Sandrine a une très haute opinion d'elle-même. Jugez plutôt, à partir de cet autoportrait :
« Pathétique, pitoyable (...) Grosse conne, pauvre conne, pauvre moche, pauvre conne, grosse conne. »
Grâce à qui, une telle confiance en soi, depuis toujours ? A son père, sale connard abruti et accessoirement violent. Et à la mère, forcément, complice muette et guère plus subtile.
Sandrine ne s'est sentie aimée que par sa 'mamie en miel' et par deux copines d'école ; ça remonte à loin, elle était enfant.
Son expérience des hommes s'est limitée à quelques petits coups d'un soir, et l'une s'est conclue piteusement ainsi : « L'un avait fini par avouer qu'il ne la présentait pas à ses amis parce qu'elle n'était pas son genre et que son genre c'était les femmes belles. »
Tous les contacts humains deviennent compliqués lorsqu'on vous renvoie une telle image.
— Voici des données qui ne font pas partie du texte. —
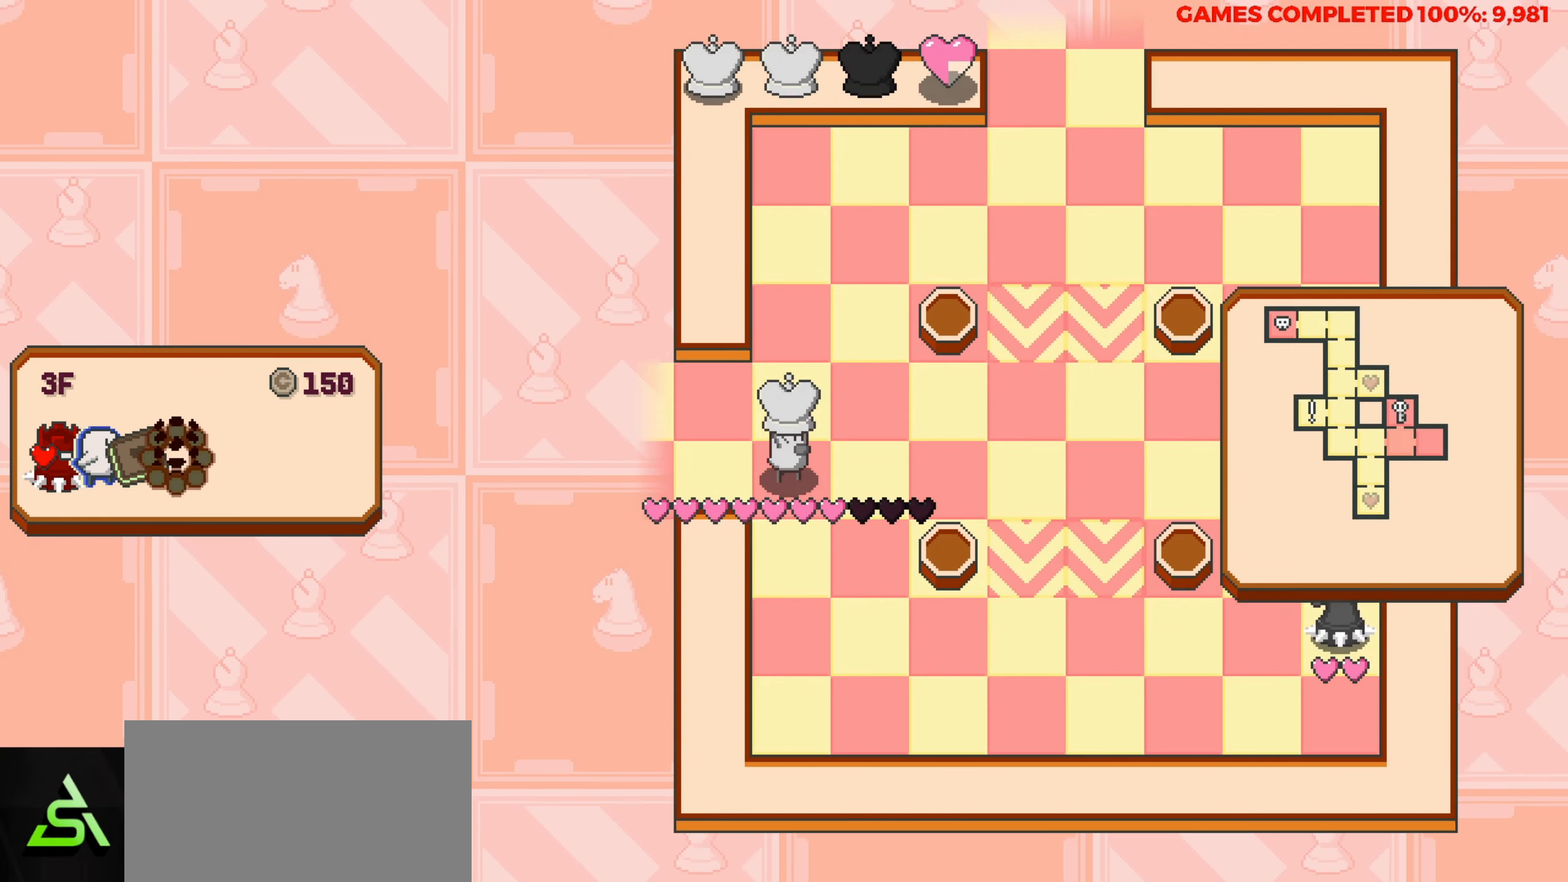
{"keys": ["right"], "events": [[483, "right", "down"]]}
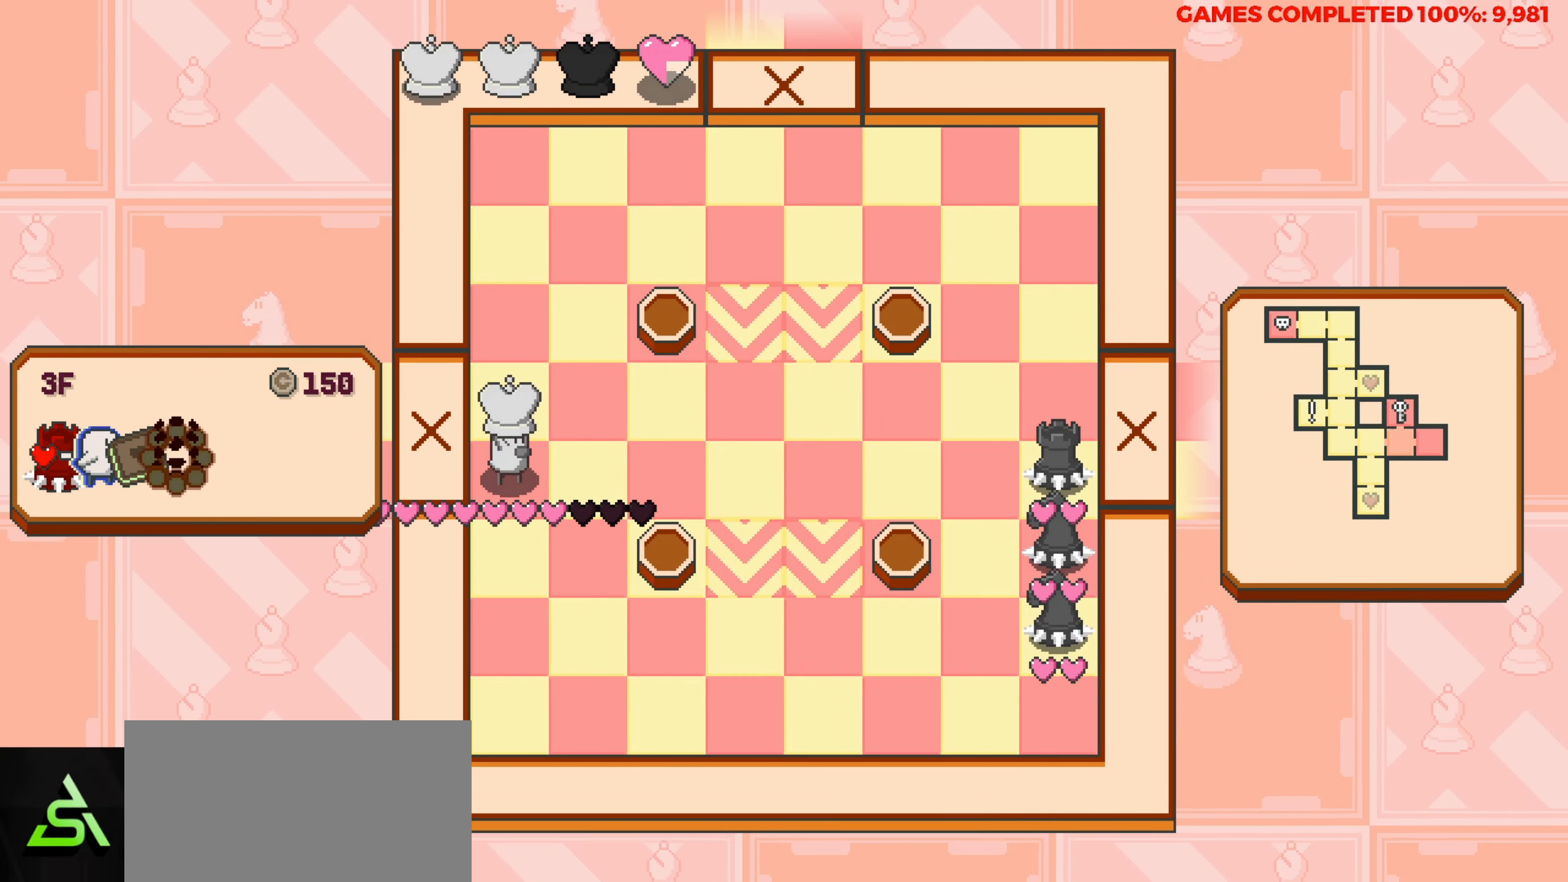
{"keys": ["up"], "events": [[317, "right", "up"], [450, "up", "down"]]}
Vous partez perdant, forcément, et rares sont les bonnes âmes qui persistent à tendre la main à ceux qui déclinent systématiquement les invitations parce qu'ils sont trop nuls, sans intérêt, qu'ils ne servent à rien, etc.
Bref, quand Sandrine trouve "l'homme qui pleure", l'aime, qu'il l'invite à s'installer dans sa maison - où il vit avec son fils de 5-6 ans - la jeune femme se sent enfin exister, enfin aimée.
Mais la première épouse, portée disparue depuis quelques mois, reparaît. Que va devenir Sandrine ? Va-t-elle devoir s'effacer, quitter ce foyer, 'son' homme et ce petit garçon qu'elle aime tant.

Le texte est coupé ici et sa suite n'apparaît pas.